Attualità mercoledì 09 agosto 2023 ore 11:20
Giovani lavoratori generazione mille euro anche da pensionati
Da uno studio del Consiglio nazionale giovani e di Eures ecco le proiezioni su consistenza dell'assegno medio ed età di pensionamento per i ragazzi
ROMA — I giovani lavoratori rimarranno 'generazione mille euro' anche al momento della pensione, sempre più lontana e magra per i ragazzi che hanno iniziato a lavorare a 22 anni nel 2020. Il loro profilo è stato oggetto di uno studio del Consiglio nazionale dei giovani e di Eures.

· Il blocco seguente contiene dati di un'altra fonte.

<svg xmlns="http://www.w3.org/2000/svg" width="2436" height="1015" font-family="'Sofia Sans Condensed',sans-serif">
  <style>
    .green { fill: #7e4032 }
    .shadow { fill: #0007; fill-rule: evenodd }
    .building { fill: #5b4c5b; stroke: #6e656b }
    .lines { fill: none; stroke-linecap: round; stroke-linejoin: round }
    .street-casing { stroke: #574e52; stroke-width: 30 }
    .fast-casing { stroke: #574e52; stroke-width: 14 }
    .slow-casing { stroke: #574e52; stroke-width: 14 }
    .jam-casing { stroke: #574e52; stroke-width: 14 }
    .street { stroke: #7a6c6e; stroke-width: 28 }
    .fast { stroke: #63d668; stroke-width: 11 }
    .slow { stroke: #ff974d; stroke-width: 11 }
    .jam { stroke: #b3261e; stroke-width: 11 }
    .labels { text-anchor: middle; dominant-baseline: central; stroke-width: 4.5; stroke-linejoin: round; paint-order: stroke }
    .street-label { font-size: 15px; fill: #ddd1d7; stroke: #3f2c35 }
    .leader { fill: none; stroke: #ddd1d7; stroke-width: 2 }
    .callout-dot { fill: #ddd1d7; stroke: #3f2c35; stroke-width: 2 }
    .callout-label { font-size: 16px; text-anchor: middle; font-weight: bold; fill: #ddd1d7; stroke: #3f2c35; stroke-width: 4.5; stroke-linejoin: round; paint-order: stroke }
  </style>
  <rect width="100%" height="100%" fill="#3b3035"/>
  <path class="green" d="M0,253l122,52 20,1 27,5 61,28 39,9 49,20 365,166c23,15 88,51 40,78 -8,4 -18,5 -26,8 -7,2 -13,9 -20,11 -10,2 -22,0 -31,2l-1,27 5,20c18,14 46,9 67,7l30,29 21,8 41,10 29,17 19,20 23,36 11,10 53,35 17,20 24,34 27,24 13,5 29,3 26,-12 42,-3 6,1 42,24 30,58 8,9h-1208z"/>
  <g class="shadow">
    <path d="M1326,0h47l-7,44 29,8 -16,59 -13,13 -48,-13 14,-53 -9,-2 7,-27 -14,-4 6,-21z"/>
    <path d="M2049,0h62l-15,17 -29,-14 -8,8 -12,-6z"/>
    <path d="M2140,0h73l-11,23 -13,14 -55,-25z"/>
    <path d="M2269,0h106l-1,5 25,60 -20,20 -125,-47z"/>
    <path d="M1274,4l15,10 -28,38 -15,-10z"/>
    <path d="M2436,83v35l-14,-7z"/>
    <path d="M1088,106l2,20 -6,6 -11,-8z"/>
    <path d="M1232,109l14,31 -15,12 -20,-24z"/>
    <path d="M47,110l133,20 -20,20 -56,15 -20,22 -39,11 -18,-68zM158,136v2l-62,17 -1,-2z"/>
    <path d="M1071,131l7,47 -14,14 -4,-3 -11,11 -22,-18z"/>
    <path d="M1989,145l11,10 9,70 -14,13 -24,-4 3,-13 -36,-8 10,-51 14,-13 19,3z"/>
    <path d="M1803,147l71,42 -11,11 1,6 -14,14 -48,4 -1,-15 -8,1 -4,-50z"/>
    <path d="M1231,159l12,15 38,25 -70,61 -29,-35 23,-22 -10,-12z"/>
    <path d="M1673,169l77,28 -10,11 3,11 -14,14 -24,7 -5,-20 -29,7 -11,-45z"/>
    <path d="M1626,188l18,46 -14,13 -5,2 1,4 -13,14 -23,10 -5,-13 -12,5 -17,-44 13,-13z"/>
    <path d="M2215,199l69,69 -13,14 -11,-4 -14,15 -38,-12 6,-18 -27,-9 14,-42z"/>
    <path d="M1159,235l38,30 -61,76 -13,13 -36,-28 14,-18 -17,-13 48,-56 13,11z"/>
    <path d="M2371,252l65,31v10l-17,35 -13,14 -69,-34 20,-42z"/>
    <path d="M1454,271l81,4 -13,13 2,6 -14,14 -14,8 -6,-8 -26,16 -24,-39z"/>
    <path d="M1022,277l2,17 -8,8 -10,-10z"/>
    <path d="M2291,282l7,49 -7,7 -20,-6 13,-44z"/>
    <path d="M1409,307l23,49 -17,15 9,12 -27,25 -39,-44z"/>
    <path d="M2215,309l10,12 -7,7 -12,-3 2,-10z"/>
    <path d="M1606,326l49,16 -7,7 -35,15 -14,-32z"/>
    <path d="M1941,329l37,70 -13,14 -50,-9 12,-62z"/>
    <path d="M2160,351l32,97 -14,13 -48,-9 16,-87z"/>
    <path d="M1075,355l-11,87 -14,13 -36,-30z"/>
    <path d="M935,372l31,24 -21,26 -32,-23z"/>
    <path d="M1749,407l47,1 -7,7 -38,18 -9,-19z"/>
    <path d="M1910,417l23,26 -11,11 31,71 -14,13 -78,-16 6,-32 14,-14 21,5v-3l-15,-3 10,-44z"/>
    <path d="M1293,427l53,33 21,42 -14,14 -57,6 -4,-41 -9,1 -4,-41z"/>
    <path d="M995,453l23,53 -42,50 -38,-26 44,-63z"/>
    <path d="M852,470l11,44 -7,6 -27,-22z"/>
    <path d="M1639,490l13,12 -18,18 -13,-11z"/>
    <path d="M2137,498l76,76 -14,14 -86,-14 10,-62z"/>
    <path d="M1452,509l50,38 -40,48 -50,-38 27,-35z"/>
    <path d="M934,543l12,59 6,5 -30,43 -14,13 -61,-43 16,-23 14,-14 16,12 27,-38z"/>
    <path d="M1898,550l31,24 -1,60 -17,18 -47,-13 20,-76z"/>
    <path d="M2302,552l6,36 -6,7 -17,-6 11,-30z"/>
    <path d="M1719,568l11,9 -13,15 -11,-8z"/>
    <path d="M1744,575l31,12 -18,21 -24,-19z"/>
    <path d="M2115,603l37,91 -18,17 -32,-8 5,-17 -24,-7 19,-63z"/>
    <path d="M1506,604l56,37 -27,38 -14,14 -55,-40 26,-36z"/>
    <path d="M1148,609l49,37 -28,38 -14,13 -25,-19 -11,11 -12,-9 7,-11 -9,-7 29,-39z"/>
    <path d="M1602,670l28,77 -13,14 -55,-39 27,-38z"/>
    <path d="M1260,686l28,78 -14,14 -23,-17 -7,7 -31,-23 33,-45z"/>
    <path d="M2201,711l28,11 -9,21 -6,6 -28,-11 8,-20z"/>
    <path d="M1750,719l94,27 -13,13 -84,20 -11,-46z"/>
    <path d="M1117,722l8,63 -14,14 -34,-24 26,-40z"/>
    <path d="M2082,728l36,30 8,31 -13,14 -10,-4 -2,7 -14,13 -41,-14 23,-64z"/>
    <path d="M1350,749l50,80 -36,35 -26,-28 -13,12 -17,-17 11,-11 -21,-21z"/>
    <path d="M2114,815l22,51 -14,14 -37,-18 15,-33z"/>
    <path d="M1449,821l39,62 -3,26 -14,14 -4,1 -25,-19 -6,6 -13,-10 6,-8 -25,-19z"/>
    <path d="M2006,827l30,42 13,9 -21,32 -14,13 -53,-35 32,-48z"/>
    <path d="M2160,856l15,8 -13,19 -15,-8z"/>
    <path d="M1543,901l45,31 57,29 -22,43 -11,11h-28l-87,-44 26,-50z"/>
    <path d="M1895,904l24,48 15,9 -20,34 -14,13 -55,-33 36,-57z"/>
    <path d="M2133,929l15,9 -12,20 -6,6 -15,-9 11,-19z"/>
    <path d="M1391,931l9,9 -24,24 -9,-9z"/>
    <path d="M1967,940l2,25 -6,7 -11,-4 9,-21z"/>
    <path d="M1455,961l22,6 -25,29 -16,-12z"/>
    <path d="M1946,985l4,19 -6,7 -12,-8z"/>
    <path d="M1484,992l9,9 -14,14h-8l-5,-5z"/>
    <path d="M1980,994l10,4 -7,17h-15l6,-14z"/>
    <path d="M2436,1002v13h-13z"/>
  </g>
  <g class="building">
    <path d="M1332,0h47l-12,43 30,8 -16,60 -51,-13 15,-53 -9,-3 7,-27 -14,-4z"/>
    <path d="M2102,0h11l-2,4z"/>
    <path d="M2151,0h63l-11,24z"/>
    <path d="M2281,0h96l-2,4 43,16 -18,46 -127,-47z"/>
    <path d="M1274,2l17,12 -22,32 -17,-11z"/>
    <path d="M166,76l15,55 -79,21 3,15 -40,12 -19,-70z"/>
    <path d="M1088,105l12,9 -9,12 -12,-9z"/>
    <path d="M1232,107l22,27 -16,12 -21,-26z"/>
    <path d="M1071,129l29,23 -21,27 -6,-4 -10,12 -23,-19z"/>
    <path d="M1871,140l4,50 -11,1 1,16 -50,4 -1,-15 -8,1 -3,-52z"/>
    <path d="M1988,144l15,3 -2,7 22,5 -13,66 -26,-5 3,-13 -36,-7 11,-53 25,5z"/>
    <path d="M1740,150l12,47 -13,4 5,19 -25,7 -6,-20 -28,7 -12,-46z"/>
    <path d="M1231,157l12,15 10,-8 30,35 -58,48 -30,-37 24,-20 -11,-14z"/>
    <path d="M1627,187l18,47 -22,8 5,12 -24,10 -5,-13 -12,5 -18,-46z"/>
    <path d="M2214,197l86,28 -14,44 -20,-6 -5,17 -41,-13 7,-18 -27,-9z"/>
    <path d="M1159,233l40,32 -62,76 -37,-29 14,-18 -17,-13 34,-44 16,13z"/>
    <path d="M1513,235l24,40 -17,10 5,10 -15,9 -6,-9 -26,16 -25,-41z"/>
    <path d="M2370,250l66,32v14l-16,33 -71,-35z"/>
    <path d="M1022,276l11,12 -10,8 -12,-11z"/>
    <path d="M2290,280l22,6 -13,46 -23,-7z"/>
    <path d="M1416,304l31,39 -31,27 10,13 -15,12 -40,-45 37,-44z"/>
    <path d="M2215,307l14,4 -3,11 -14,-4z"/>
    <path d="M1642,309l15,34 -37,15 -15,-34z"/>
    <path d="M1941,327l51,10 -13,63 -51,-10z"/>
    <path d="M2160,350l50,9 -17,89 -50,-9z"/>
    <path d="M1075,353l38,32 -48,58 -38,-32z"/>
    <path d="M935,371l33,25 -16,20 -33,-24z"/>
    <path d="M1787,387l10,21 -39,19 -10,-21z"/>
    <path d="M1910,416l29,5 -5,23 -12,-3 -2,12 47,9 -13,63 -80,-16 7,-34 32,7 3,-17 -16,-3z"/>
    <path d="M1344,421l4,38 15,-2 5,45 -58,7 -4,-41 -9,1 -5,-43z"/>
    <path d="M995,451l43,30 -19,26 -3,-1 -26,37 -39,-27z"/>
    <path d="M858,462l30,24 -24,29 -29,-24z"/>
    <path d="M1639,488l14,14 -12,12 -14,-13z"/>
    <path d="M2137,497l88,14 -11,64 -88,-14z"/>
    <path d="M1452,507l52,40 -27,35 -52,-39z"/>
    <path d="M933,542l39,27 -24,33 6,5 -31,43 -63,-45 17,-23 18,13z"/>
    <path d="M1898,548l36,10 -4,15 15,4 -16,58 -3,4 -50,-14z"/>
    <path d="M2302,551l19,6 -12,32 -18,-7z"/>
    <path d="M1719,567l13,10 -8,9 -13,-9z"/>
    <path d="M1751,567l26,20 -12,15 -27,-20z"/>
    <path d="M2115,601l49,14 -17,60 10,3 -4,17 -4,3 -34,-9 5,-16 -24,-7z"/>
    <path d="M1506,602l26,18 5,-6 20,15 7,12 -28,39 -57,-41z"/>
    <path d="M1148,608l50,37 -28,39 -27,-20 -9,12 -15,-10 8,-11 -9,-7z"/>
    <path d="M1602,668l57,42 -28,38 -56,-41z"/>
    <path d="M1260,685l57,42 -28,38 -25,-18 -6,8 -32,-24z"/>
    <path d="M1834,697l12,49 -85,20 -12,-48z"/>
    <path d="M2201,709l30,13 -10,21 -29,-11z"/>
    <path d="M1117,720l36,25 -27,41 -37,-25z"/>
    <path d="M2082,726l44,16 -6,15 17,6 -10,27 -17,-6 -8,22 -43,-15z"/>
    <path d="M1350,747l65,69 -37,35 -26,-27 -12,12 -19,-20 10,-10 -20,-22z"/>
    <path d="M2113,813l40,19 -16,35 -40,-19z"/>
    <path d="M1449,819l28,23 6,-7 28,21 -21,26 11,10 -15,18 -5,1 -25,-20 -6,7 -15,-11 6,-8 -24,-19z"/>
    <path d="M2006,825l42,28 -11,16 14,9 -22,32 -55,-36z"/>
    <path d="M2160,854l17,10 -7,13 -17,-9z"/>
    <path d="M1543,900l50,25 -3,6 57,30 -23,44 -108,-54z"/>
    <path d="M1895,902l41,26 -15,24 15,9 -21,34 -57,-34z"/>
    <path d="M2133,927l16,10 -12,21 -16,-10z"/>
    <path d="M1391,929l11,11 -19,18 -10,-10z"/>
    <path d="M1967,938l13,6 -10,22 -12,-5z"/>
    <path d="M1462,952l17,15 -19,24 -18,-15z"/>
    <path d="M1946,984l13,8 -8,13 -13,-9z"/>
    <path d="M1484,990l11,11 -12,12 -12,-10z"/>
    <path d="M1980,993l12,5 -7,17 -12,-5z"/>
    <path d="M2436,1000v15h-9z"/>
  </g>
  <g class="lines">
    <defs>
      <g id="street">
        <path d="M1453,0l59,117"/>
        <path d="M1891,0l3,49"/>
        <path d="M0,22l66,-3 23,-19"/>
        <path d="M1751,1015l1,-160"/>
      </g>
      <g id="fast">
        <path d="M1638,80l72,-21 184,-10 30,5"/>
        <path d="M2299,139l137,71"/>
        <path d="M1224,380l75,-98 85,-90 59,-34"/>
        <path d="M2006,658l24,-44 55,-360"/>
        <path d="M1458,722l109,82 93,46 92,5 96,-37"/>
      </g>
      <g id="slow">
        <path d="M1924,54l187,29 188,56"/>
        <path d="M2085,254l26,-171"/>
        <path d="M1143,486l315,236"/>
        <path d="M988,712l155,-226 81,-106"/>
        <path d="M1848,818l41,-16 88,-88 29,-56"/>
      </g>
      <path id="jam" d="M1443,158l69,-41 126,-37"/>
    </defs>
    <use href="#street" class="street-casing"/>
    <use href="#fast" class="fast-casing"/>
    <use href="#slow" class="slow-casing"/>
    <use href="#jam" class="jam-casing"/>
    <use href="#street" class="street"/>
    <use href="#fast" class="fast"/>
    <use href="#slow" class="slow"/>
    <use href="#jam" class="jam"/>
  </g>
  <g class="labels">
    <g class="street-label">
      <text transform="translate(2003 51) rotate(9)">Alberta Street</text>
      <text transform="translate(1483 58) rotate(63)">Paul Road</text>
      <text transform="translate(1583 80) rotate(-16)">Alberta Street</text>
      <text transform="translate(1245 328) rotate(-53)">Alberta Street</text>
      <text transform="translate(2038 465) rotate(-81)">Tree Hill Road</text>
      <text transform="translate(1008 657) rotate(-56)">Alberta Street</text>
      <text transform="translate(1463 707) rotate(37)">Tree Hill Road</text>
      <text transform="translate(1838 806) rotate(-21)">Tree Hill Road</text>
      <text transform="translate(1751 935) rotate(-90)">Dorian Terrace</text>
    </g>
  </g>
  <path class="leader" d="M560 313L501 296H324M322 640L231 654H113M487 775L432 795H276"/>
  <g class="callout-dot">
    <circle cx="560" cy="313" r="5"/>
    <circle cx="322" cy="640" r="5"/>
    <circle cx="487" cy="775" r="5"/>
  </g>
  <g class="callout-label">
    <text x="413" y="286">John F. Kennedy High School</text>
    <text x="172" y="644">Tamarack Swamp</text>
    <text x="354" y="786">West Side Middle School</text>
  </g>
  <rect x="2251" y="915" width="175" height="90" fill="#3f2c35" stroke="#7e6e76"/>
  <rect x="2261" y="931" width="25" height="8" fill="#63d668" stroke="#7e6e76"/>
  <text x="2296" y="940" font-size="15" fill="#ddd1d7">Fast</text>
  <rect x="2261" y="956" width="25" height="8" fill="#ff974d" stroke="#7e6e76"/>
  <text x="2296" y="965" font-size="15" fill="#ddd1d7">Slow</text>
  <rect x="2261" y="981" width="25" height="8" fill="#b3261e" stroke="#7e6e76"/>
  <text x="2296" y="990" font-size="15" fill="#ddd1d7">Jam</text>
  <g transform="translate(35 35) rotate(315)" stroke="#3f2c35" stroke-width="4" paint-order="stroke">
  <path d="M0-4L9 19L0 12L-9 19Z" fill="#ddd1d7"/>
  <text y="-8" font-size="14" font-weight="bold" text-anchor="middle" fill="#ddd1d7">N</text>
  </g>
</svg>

Ebbene: i giovani entrati nel mondo del lavoro nel corso del 2020 a 22 anni in Italia raggiungeranno l'età pensionabile a 71 anni, dato fra i più alti in Europa, e il loro assegno medio sarà di 1.561 euro lordi, ovvero 1.093 euro al netto dell’Irpef.
Insomma, i lavoratori spesso poveri di oggi saranno gli anziani poveri di domani: "Nel 2021 - illustra una nota - i lavoratori under 25 hanno ricevuto in media 8.824 euro, il 40% della retribuzione media complessiva, mentre i lavoratori tra i 25 e i 34 anni hanno ricevuto in media 17.076 euro, il 78% della retribuzione media".
Nell’arco di 10 anni è cresciuta l’incidenza dei contratti a tempo determinato e quella dei contratti atipici (dal 29,6% al 39,8%), il che non è compatibile "con un sistema che per consentire trattamenti dignitosi necessita di carriere a contribuzione piena e con crescita retributiva".
“La crescente precarizzazione e discontinuità lavorativa, associata a retribuzioni basse e mancanza di garanzie sociali, colpisce in particolare i giovani e le donne, rendendo più difficile il loro percorso di ingresso nel mercato del lavoro, la stabilità contrattuale e i livelli retributivi”, ha affermato la presidente del Cng Maria Cristina Pisani in occasione della presentazione della ricerca Situazione contributiva e futuro pensionistico dei giovani invocando un dibattito approfondito sulla materia.
Le proiezioni sul valore futuro delle pensioni
Queste le proiezioni originali sul valore delle pensioni atteso nei prossimi decenni per i lavoratori dipendenti che oggi hanno meno di 35 anni: "Se la permanenza si protraesse fino al 2057, determinando così un ritiro quasi a 74 anni (73,6), l’importo dell’assegno pensionistico ammonterebbe a 1.577 euro lordi mensili (1.099 al netto dell’Irpef), valore che equivale a 3,1 volte l’importo dell’assegno sociale", decreta lo studio.
Per i lavoratori in partita Iva (sempre con permanenza fino al 2057 e un ritiro a 73,6 anni) l’importo dell’assegno pensionistico ammonterebbe a 1.650 euro lordi mensili (1.128 al netto dell’Irpef), valore che equivale a 3,3 volte l’importo dell’assegno sociale.
“La stima - aggiunge Alessandro Fortuna, consigliere di presidenza con delega alle politiche occupazionali e previdenziali - evidenzia la grave distorsione del sistema pensionistico, così come attualmente definito, che non soltanto proietta nel tempo le diseguaglianze reddituali, rinunciando a qualsivoglia dimensione redistributiva, ma addirittura risulta punitivo verso i lavoratori con redditi più bassi, costretti a permanere nel mercato del lavoro (al di là dell’anzianità contributiva) per tre o addirittura sei anni più a lungo dei loro coetanei con redditi più alti e ad una maggiore stabilità lavorativa”.